A criatura deu mais um passo, e Abigail acompanhou com os olhos.
— Não importa. — Estava nua e vazia.
"Tem certeza disso?"
— Sim.
A criatura lançou um último sorriso fraco a ela antes de desaparecer. Ela não sabia o que veria a seguir, mas ela esperou pacientemente, como uma boa devota. Segurou-se naquela fina esperança de que tudo teria seu fim naquela madrugada fria e cinza. A vida em seus olhos perderia enfim a luz, e ela estaria livre. Por fim, livre.
A palavra soou tão doce em sua mente. Abraçou-se, e deitou-se de lado, levada naquele sentimentos.

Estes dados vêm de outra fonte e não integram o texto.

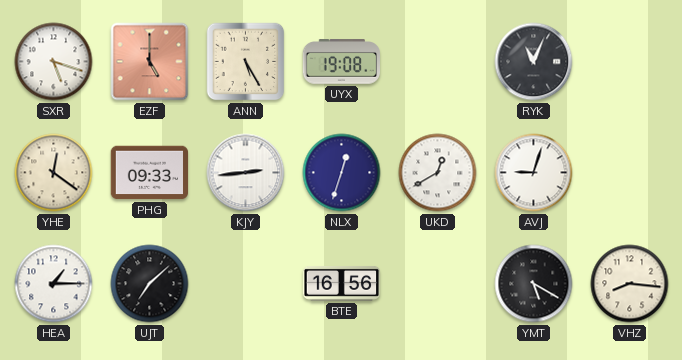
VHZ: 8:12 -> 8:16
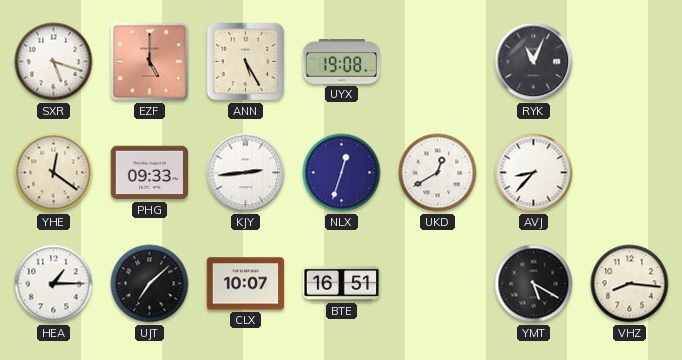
AVJ: 9:03 -> 8:37
CLX: none -> 10:07
BTE: 16:56 -> 16:51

Se não ocorresse, ela não conseguiria suportar mais o que aconteceu na última noite.
Esperou mais alguns minutos, e de forma inesperada, a sombra voltou a aparecer ao seu lado, se agachando, os dedos alongados pingando sangue, a fitando. Ela devolveu o gesto, tombando a cabeça para o lado, o cheiro de sangue se multiplicando no quarto.
— De quem é o sangue? — perguntou de forma amigável.
"De Ralph Greedy. Eu o matei."
Os olhos dela quase saltaram dos buracos, e seu corpo tencionou.
— Por quê? — Conseguiu pronunciar as palavras.
"Porque eu o escolhi."
Ela torceu os lábios com a resposta.
— Por que não me escolheu? É por causa que estou impura? — soou pequena e aflita.
A criatura não respondeu, somente levou uma das mãos ensanguentadas no rosto da mulher, riscando com as unhas afiadas linhas finas de sangue, formando uma cruz.
"Você continua perfeita, Abigail. Não é por esse motivo. Eu tenho outros planos para você."
— Quais?
"Depende de sua vontade. De duas uma: morrer ou viver como a mulher mais poderosa de Londres?", lançou a pergunta, afastando sua mão do rosto da mulher.
— A morte. — Voltou a repetir.
"Agora é a minha vez de perguntar: por quê?"
— Desejo isso desde os meus dez anos. Eu não suporto mais — proclamou, a voz embarcada.
A criatura, ouvindo claramente as palavras, repousou sua grande mão, cheirando a enxofre sobre o rosto da mulher, cobrindo mais da metade de sua face, e em seguida, mandou-a fechar os olhos. Em segundos, os pulmões de Abigail pararam, e seu coração deu o último batimento.
Retirando a mão, via a expressão tranquila da mulher. Houve uma agitação nas sombras do diabo ao ver a criança atrevida que passou dez anos observando. Acreditou que ela teria uma trajetória maior, e mataria o homem cruel o qual seus pais lhe entregaram, como as outras fizeram. No entanto, ela havia se tornado um fantasma errante sobre a terra.
Não restou-lhe muita coisa, além dos poucos pedaços da alma.
Sem delicadeza, o diabo pegou um dos lençóis sobre a cama, cobriu o corpo de Abigail, e o sustentou em seus braços. O pescoço dela pensou para trás, seus fios se espalharam ao redor do braço.
Desceu a visão para ela, e levantou os braços para sua boca alcançar o ouvido da mulher.
"Abigail, você está finalmente livre."